The consortium's submission came in response to a query raised by a bench headed by NGT Chairperson Justice Swatanter Kumar which had asked the expert body about the reasons for failure of Ganga Action Plan-I and II.
The consortium of IITs in Bombay, Delhi, Guwahati, Kanpur, Kharagpur, Madras and Roorkee, was entrusted with the task of finalising a holistic Ganga River Basin Management (GRBM) programme.
"Namami Gange programme should be run by knowledge and not perception. There are a number of authorities at state and national levels, causing multiplicity. There is lack of administrative intent and coordination among various wings of government," Professor Vinod Tare of IIT Kanpur, the coordinator of consortium, told a bench which also had Justice U D Salvi.
To this, the bench asked "did you verify any data which was taken from different sources, whether it is correct or not? Because our experience has been that the data changes with the authority. Did you verify the data even on a single stretch of Ganga?"
Also Read
Elaborating on the reasons for the failure of Ganga Action Plans I and II, Professor A K Gosain of IIT-Delhi held the state governments responsible for lack of assistance and alleged that every time they sought information, the expert members were asked to go through the files.
The consortium of seven IITs had submitted its report on
Ganga River Basin Management Plan 2015 to the government in March last year.
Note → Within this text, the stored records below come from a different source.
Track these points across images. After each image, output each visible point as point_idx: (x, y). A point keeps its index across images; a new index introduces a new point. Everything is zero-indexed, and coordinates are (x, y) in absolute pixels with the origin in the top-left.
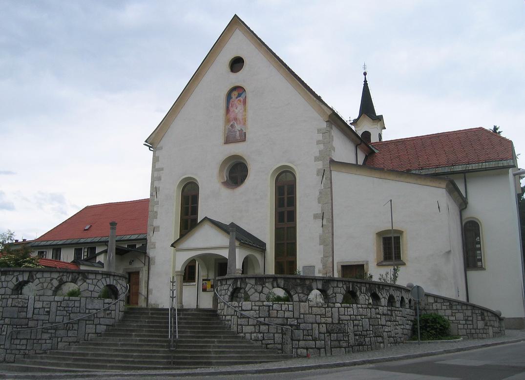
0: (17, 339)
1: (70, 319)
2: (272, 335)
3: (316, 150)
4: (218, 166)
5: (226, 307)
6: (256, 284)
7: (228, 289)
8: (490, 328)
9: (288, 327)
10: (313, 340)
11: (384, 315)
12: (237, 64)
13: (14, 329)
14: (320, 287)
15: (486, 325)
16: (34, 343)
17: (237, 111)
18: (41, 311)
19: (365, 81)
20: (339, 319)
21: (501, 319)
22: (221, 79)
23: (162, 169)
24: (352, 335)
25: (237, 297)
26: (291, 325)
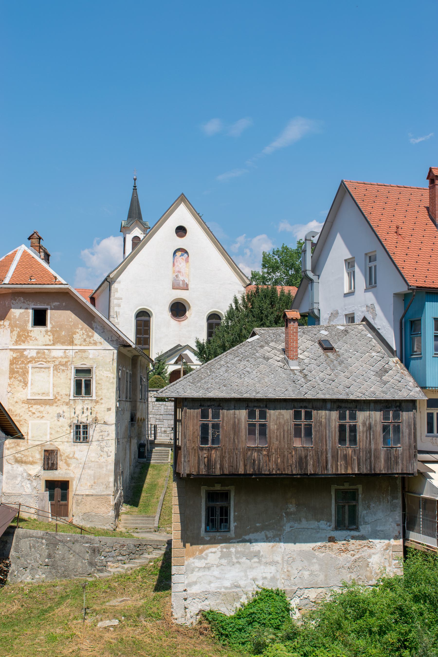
17: (180, 266)
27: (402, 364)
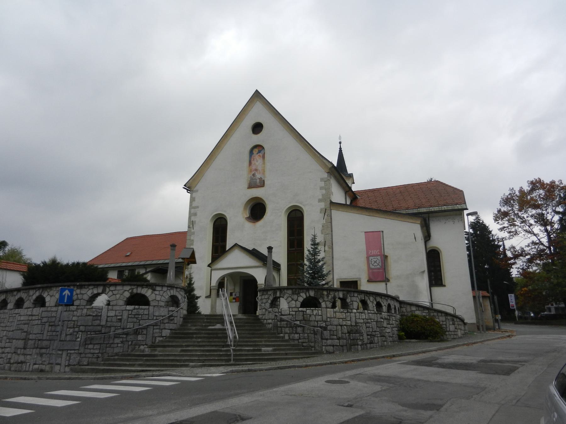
0: (91, 344)
1: (140, 325)
2: (306, 335)
3: (319, 194)
4: (244, 205)
5: (267, 313)
6: (293, 294)
7: (268, 298)
8: (459, 330)
9: (318, 328)
10: (337, 339)
11: (385, 319)
12: (257, 128)
13: (89, 336)
14: (341, 296)
15: (456, 328)
16: (106, 347)
17: (257, 164)
18: (114, 319)
19: (340, 148)
20: (356, 323)
21: (465, 324)
22: (245, 139)
23: (198, 207)
24: (365, 335)
25: (275, 304)
26: (321, 327)
27: (520, 370)
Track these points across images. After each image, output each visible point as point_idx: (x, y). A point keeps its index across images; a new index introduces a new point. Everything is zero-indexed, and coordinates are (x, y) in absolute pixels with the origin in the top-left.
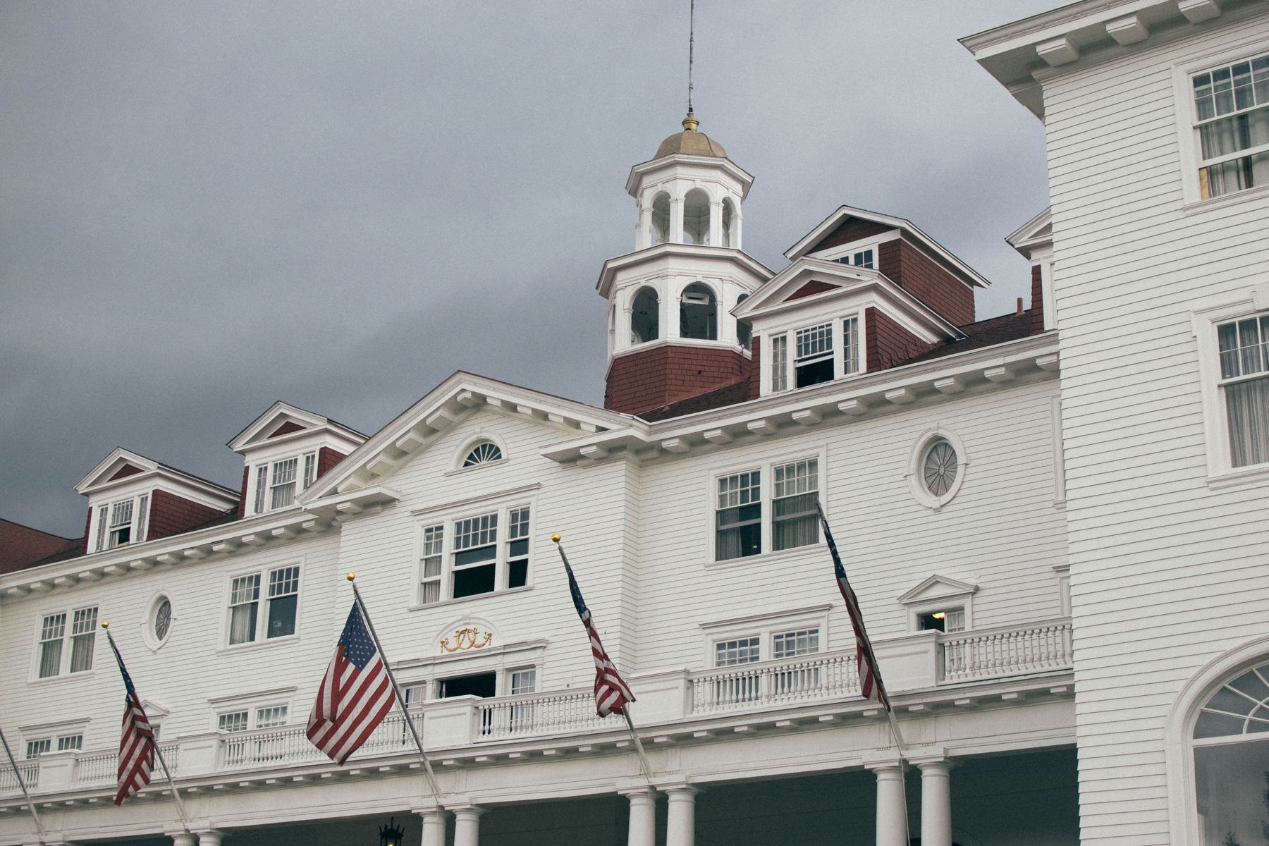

It was given the responsibility of preparing Ganga River Basin Environment Management Plan by the Ministry of Environment and Forests (MoEF) and a Memorandum of Agreement was signed between 7 IITs and MoEF on July 6, 2010.
The tribunal had earlier slammed the Uttar Pradesh government over the issue of shifting of tanneries located on the banks of Ganga in Kanpur to some other place to stop discharge of effluents, saying, "it can't behave like a king".
On November 15, the tribunal had stopped the government from spending "a single penny" for Ganga rejuvenation work between Haridwar and Unnao, saying a whopping Rs 20,000 crore was being spent on the entire national project by officials who did not even know about the river.